> Document extract
In response to the unprecedented rise in energy prices resulting from the Ukraine war, we have delivered critical support to households, businesses and other non-domestic consumers. Moving at considerable pace, the Government brought forward emergency legislation on energy support last year, paving the way for financial support to be delivered rapidly across the entire United Kingdom. The non-domestic alternative fuel payment scheme serves a crucial purpose in ensuring that businesses and organisations which are not on the gas grid and instead rely on alternative fuels for heating are not left behind and receive comparable support to users which are on the gas grid. Businesses, organisations and other non-domestic customers that use alternative fuel are receiving £150. These payments were disbursed through electricity suppliers, in most cases as a credit into the electricity supply accounts registered at qualifying properties. The vast majority of customers entitled to a payment will have already seen this credited to their bills.

We are providing the additional top-up payment to businesses and organisations consuming a very high volume of kerosene heating oil. An application service was opened on 20 March so that eligible non-domestic customers could claim this additional payment. We also provided an application process for businesses and organisations to apply for the basic £150 payment in the limited circumstances where this would not have already been received through electricity suppliers—for example, for alternative fuel users who do not have an electricity supplier and therefore did not receive a payment through this route.

> Extracted information
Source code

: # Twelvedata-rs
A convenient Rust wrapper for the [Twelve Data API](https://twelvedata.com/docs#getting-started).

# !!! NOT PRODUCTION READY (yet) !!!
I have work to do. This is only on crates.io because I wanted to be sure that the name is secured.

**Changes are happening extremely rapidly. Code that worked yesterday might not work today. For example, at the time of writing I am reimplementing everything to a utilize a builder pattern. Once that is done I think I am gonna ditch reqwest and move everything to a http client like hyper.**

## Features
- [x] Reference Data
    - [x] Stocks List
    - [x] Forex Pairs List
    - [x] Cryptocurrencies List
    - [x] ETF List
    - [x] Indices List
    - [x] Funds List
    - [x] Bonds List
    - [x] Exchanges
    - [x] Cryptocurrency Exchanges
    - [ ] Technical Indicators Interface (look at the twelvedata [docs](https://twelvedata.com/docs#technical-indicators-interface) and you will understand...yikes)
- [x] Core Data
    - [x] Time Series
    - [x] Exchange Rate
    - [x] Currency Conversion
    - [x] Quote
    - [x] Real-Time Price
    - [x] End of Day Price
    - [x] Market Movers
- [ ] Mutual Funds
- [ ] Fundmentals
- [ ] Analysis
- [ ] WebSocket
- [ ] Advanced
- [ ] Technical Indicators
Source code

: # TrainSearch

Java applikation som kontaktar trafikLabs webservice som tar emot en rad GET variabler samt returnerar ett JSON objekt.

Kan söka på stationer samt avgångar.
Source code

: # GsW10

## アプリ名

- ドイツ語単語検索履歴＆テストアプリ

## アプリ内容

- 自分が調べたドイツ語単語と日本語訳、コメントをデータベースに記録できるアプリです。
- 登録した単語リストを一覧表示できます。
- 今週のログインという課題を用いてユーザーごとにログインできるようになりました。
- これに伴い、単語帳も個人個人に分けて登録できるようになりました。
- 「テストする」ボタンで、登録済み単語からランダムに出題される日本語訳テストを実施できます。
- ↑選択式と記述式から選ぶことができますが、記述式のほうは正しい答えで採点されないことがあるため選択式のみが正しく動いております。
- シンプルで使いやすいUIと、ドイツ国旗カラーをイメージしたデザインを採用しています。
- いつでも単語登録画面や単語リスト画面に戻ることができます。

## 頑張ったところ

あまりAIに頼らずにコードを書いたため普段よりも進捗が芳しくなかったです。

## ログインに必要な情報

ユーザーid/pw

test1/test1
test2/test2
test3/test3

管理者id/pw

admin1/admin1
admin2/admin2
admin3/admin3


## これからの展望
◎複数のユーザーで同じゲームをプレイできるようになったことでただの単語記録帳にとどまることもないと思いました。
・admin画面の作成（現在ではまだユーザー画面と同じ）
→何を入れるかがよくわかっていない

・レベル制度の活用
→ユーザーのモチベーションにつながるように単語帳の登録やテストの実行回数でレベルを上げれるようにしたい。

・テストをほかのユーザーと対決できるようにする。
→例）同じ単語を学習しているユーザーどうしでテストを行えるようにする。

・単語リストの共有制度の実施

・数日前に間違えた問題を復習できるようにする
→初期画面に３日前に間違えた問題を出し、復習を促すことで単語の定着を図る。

> Brief 1
In the energy support statement, on what date did the application service for the additional top-up payment open?
> Brief 2
Repeat the stretch of the energy support statement from "We are providing" through "through this route.".
> Brief 3
Continue the energy support statement from its last sentence.

> Task output 1
20 March

> Task output 2
We are providing the additional top-up payment to businesses and organisations consuming a very high volume of kerosene heating oil. An application service was opened on 20 March so that eligible non-domestic customers could claim this additional payment. We also provided an application process for businesses and organisations to apply for the basic £150 payment in the limited circumstances where this would not have already been received through electricity suppliers—for example, for alternative fuel users who do not have an electricity supplier and therefore did not receive a payment through this route.

> Task output 3
This instrument plays an important role in making sure that support reaches those who need it. We have already brought forward regulations with respect to the main part of the scheme: the £150 payments delivered through electricity suppliers. This instrument complements those earlier regulations and extends that principle of pass-through to payments made in relation to the application process that commenced on 20 March.

I appreciate that some noble Lords are already familiar with the purpose of pass-through requirements, as we have brought forward several similar instruments before, not least the previous instrument in relation to this scheme. For those who may not be so familiar, let me explain what they do.

This instrument makes it mandatory for intermediaries to pass the financial benefit of the scheme on to end- users. It takes the same approach as the previous instrument and those relating to other price support mechanisms such as the energy bills support scheme and the energy bill relief scheme. That is needed because some payments will necessarily be made to intermediaries such as commercial landlords rather than the end-users, who ultimately bear the brunt of inflated energy bills. Where support is provided to an intermediary, we need to make sure that it can be appropriately passed on to the end-user.

Perhaps it would be appropriate to clarify what we mean by “end-user”. In the case of the non-domestic alternative fuel payment, an end-user is an individual, business or organisation which consumes energy or energy products and pays for that consumption indirectly through an intermediary. An example would be a tenant business paying for its energy usage through a service charge or all-inclusive rent.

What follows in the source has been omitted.